How Virtual Receptionists Can Boost Your Tech Support Team
Some people would rather get a tooth extracted than make a call to technical support. However, it doesn’t need to be that way. According to a research survey conducted by the Huffington Post, 90 percent of respondents expressed a preference to speak to a live agent rather than a voice recording, concluding that “…individuals still overwhelmingly want to deal with a human beings rather than a machine.”
How did an automated personal assistant like Siri or Alexa fare in the study? Not much better – in fact, even after interacting with a voice-activated assistant or navigating through a complex maze of voice prompts, the overwhelming majority of callers eventually opt to connect with a live individual. That’s exactly how they want it.
People simply trust the human voice more. They believe that live operators are more likely to really listen to their problem and seek a resolution, regardless of what the situation requires.
Give Your Customers Confidence
When a customer calls your support line with a problem, the last thing you want to do is leave them feeling frustrated and alone. Don’t forget—this customer has chosen your product or service above others for a reason and you want them to stick around!
Once the sales process is over, you still need to provide excellent ongoing service to solidify that positive customer experience—and a constructive service or support call is a great way to continue to impress them. Today, every customer has a voice and a consumer community willing to listen, so just one bad service call can earn you a poor review for the entire world to see.
A Lost Opportunity
The problem is that for many companies—who “make do” without a full-time receptionist—the responsibility for answering those all-important customer calls falls through the cracks. Your customer support protocol may go something like this:
- A customer calls in and hears an automated greeting.
- The system sorts the call by category, such as “technical support” or “billing inquiries.”
- The customer waits on hold for a representative, while forced to listen to annoying music or self-serving advertising messages.
- The customer impatiently waits for the rep or hangs up in frustration before his question is answered.
Get Back On Track
This customer had a negative experience with your company’s support team and is not likely to make a return visit any time soon. But what if your customer’s experience went more like this?
- A customer calls in and is greeted by a live operator.
- She listens to the caller’s issue and determines the best route for getting help.
- The operator answers basic inquiries—hours of operation, directions, fax number—on the spot.

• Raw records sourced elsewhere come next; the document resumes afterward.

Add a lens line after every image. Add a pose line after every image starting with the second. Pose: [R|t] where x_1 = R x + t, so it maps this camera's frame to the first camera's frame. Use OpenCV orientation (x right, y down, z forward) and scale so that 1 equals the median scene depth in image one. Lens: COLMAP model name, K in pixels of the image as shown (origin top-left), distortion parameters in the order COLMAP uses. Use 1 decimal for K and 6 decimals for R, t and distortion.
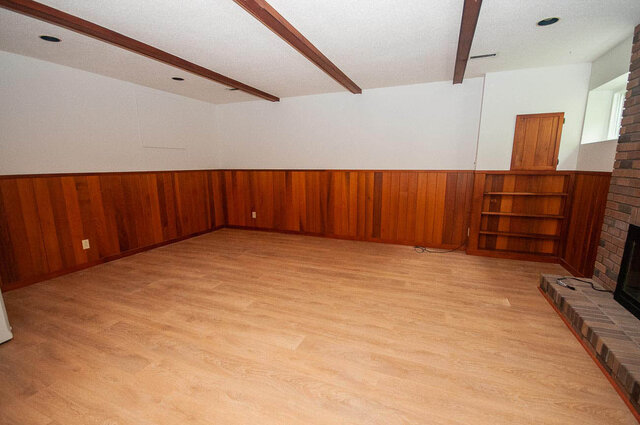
lens RADIAL K [[285.6, 0, 322.1], [0, 285.6, 214.6], [0, 0, 1]] dist [-0.002392, -0.007213]
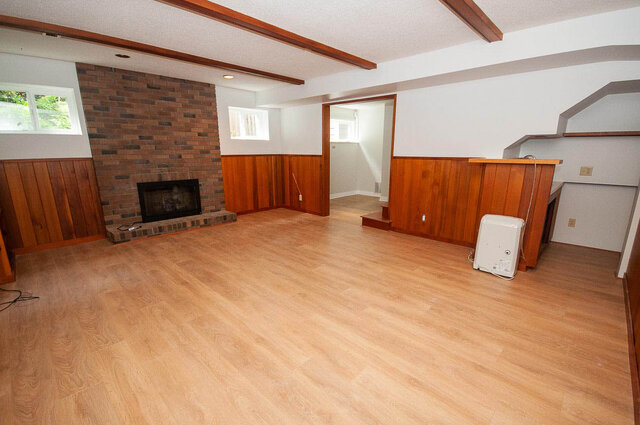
lens RADIAL K [[285.6, 0, 319.9], [0, 285.6, 216.1], [0, 0, 1]] dist [-0.002392, -0.007213]
pose [[-0.924266, -0.081116, 0.373030, -0.605156], [0.071184, 0.923404, 0.377171, -0.301551], [-0.375052, 0.375161, -0.847697, 1.695745]]
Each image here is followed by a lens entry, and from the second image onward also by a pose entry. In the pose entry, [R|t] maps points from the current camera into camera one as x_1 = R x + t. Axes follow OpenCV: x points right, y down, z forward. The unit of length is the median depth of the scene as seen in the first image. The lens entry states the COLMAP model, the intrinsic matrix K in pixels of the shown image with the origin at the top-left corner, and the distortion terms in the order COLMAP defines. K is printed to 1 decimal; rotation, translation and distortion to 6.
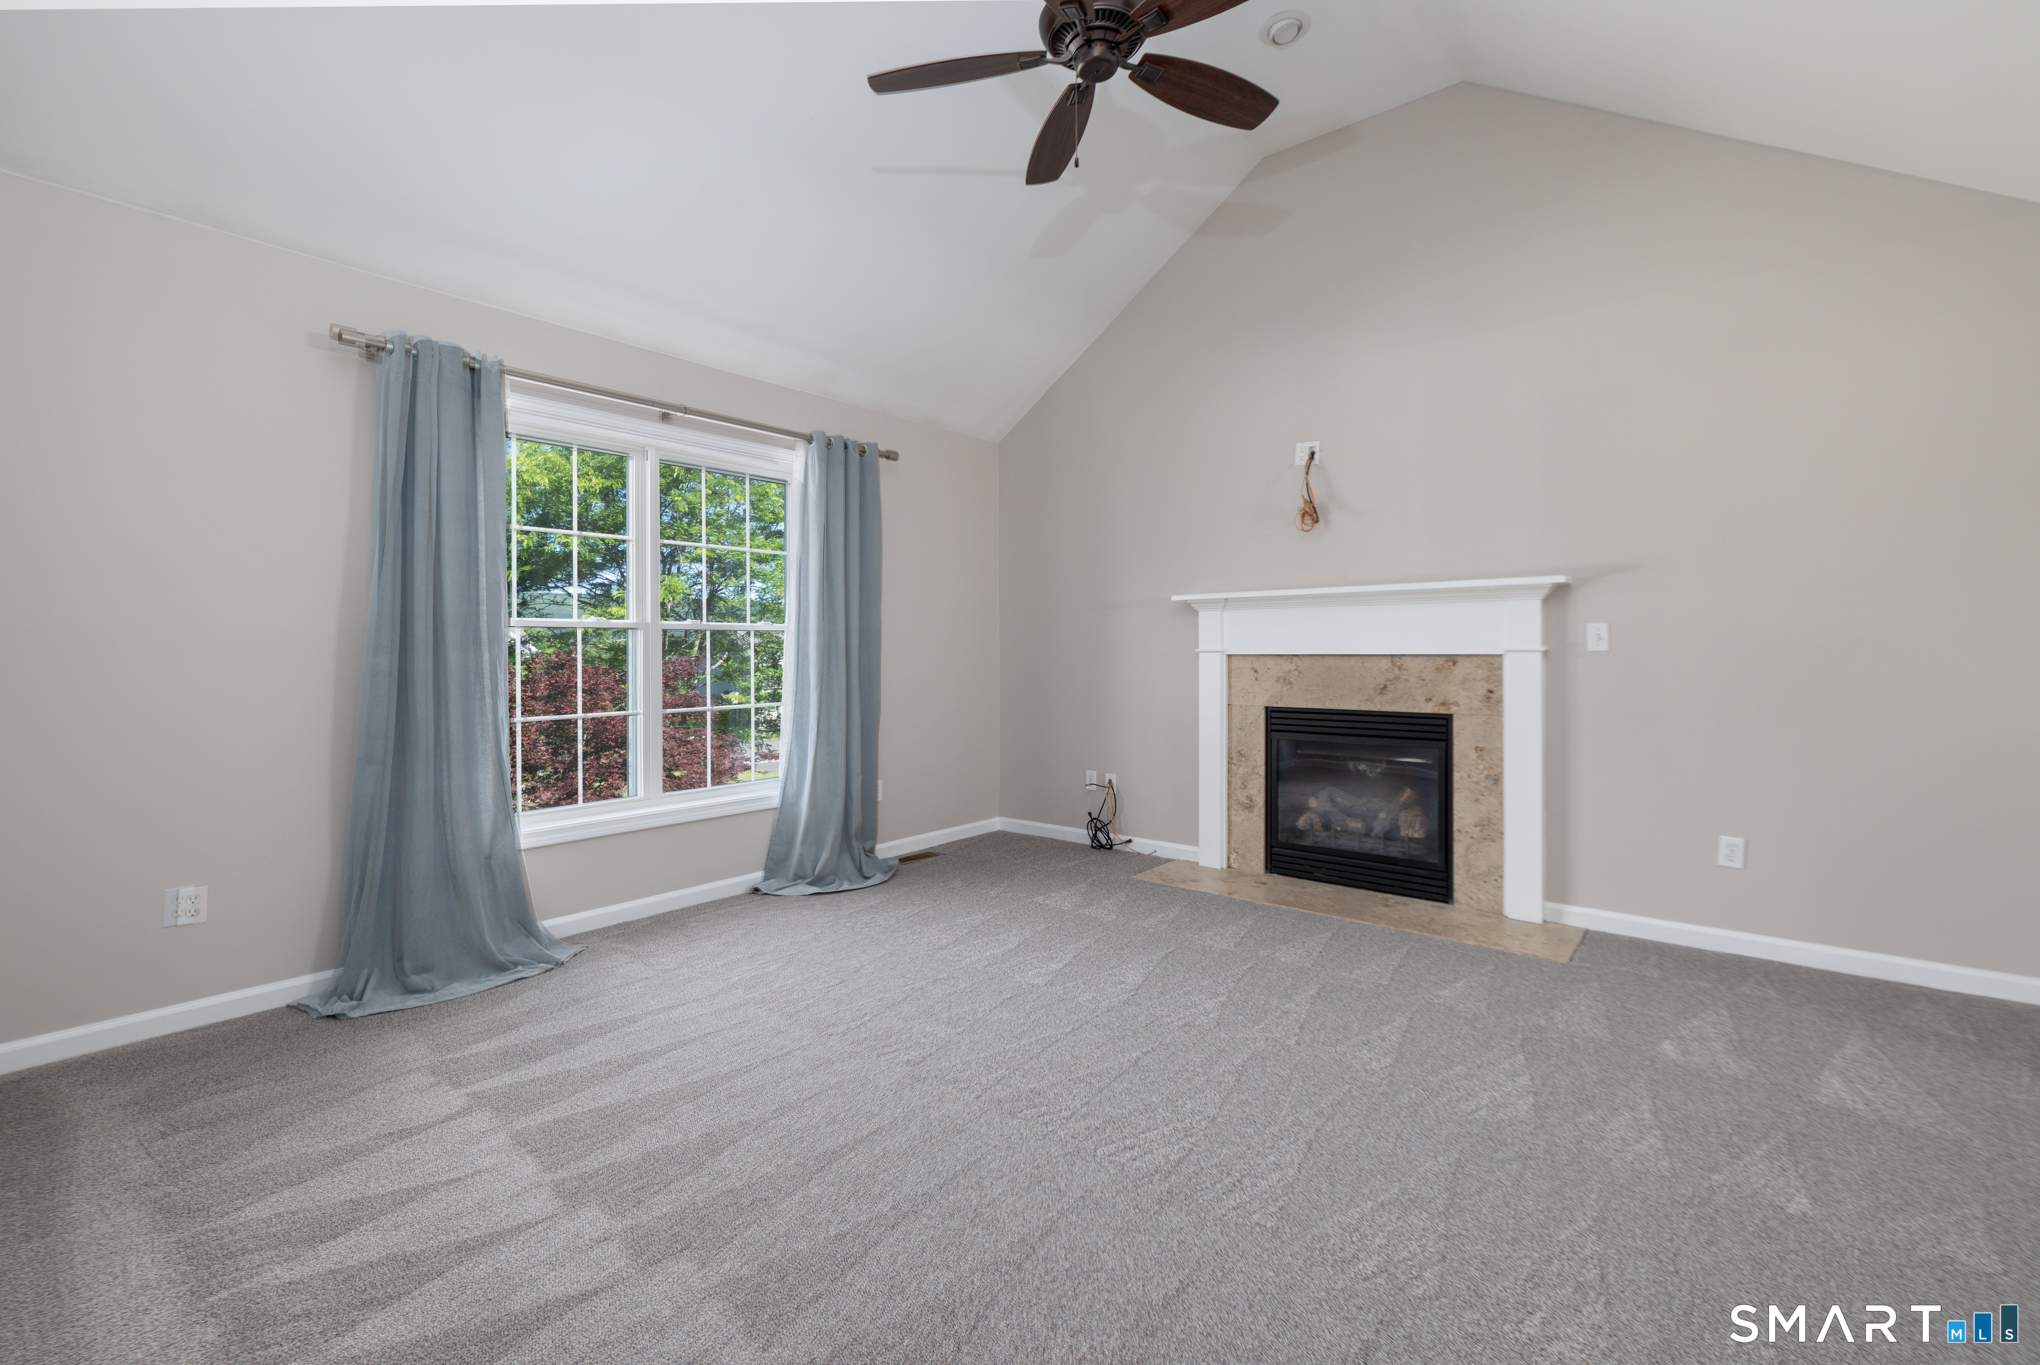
lens RADIAL K [[857.0, 0, 1006.0], [0, 857.0, 654.0], [0, 0, 1]] dist [-0.001431, -0.000078]
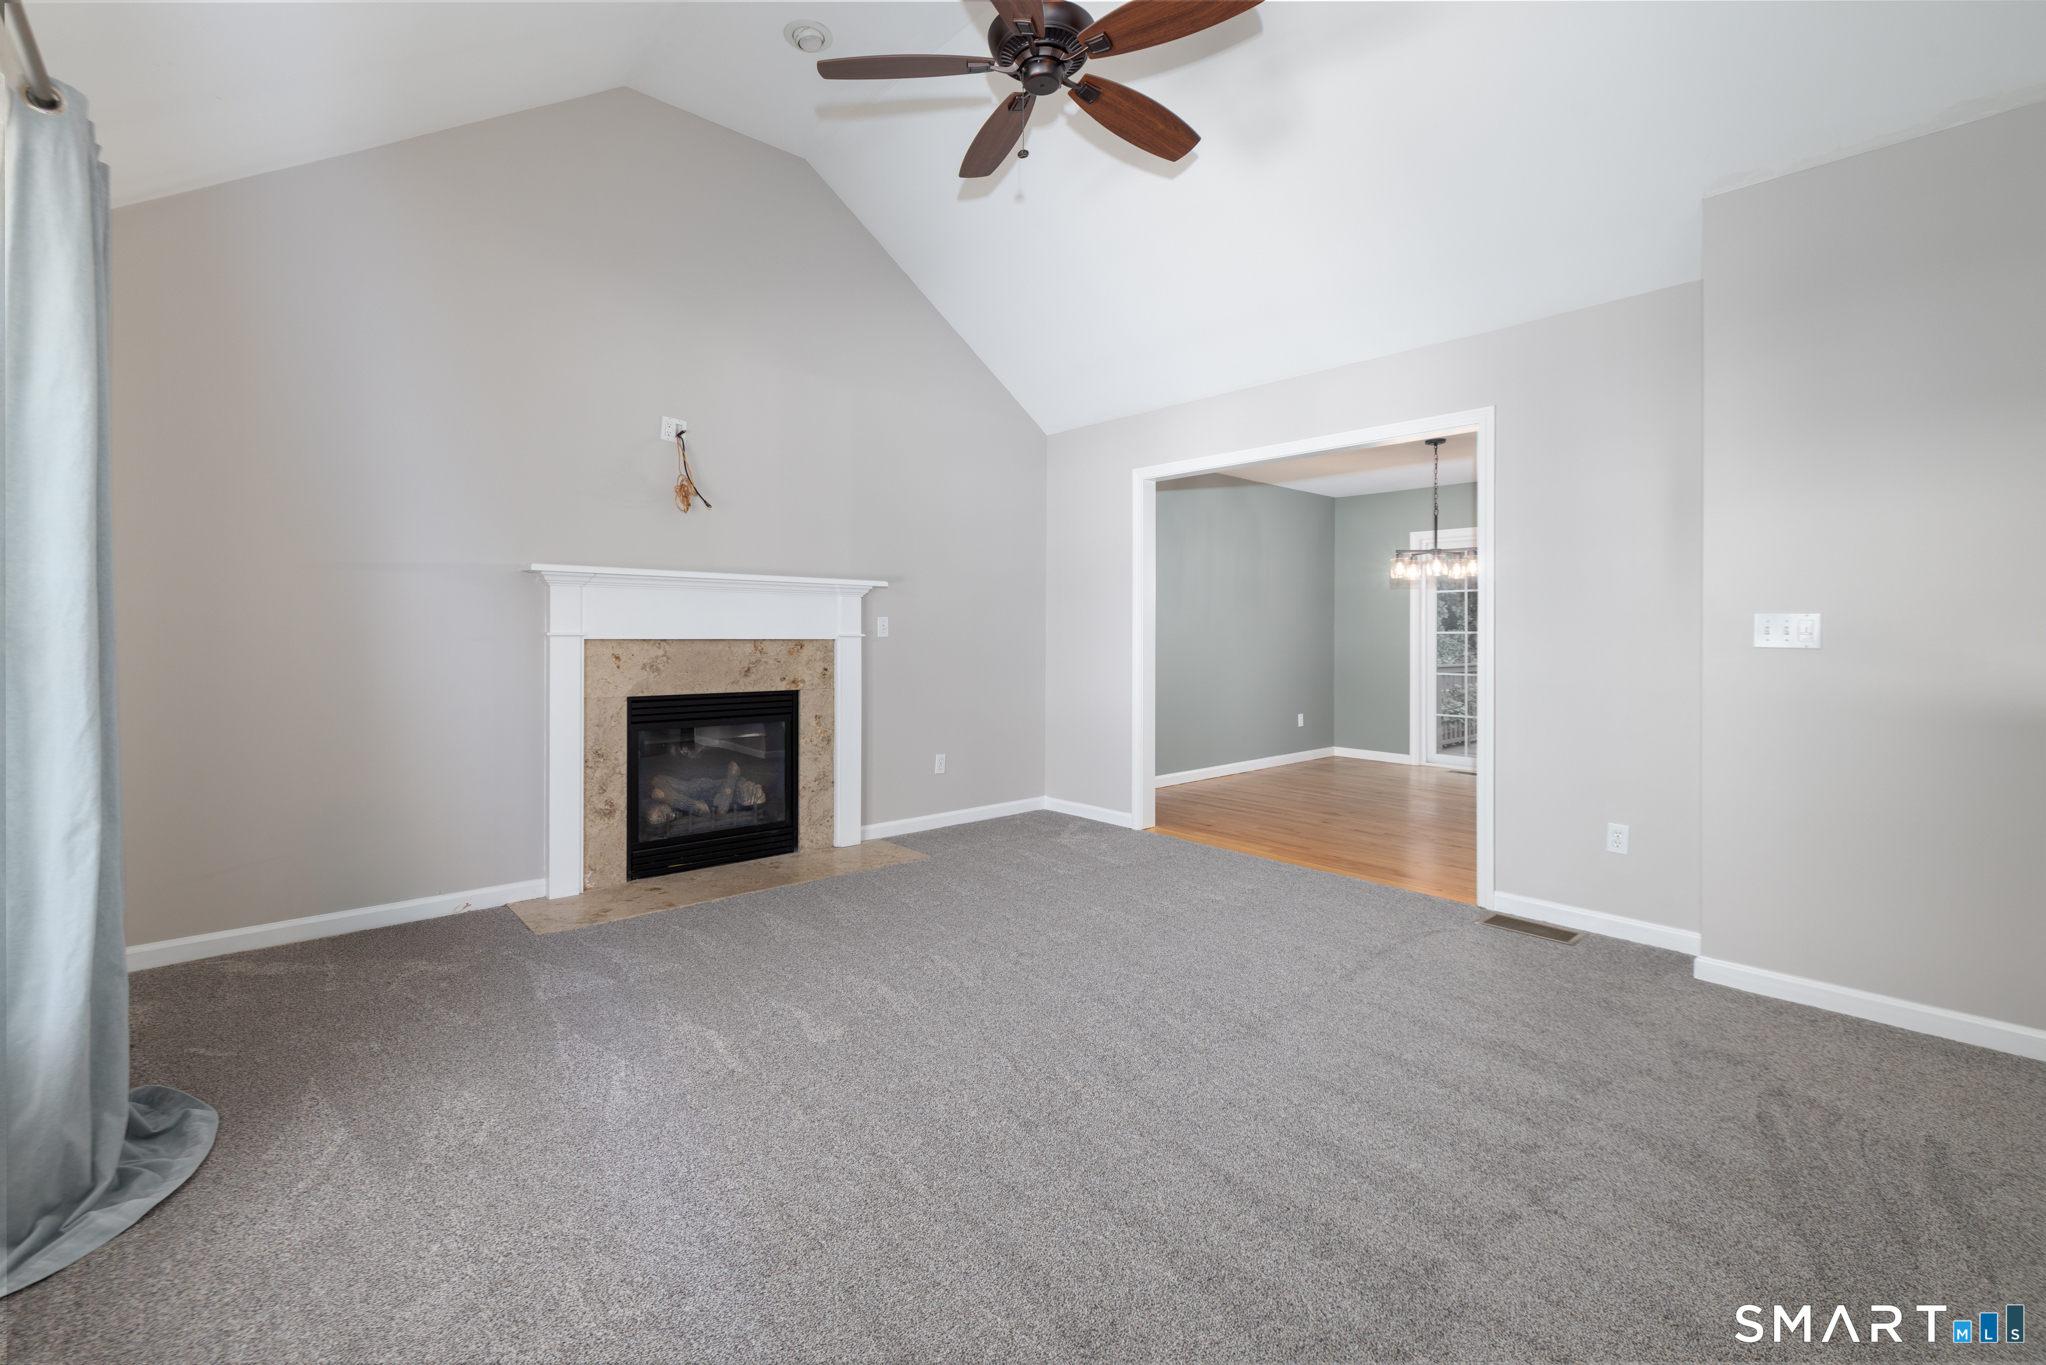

- If a specialist does not answer the call promptly, she gets back on the line to provide options for leaving a message.
- The operator recognizes your call as a high priority and either find someone else to take the live call or relays its importance to appropriate staff for immediate attention.
Which of these two approaches is likely to make the best impression on your caller? The live operator is always better because they can detect problems before the issues have time to fester. With a live operator on your side, she can “red flag” those customers that need immediate attention—whether to tend to a serious situation or to deflect one from happening in the future.
Leave No Call Unanswered
Many companies have chosen to forgo live answering services, preferring to try their luck at an automated system, in an effort to save the company money. But there is a middle ground. You can combine the benefits of a live answering service without having to hire someone in-house.
A remote answering service, or virtual receptionist service, can give your organization the feel of a larger corporation, with minimal impact on your budget because you only pay for the level of support you truly need.
The true goal here is for a seamless customer experience—termed “omnichannel support,” which simply means that the customer is getting the same high-level attention and outcome, whether contacting you by phone, email, chat, social media or any other method.
Your virtual receptionist can form the cornerstone of an integrated omnichannel support model that fields each incoming call, message post or email knowledgeably and reliably, to the great satisfaction of your customers.
With the right strategy, implementation, and monitoring, your virtual receptionist can become the glue that holds together your technical support function, providing the personal touch your customers crave. The great thing about a service like Answer 1 is that pricing goes by the minute, so you pay only for the time you actually use—on average, a low two dollars per minute.
Compared to the costs of employing a full-time receptionist—especially when payroll taxes, vacation pay, sick time, health coverage are factored in—you can easily see how these savings can flow right to your bottom line.
Technology is here to stay, but sometimes too much of a good thing—yes, even technology!—is not the best solution. Think about moving your business closer to an omnichannel model, where live interaction across various platforms might just help to preserve your most important customer relationships.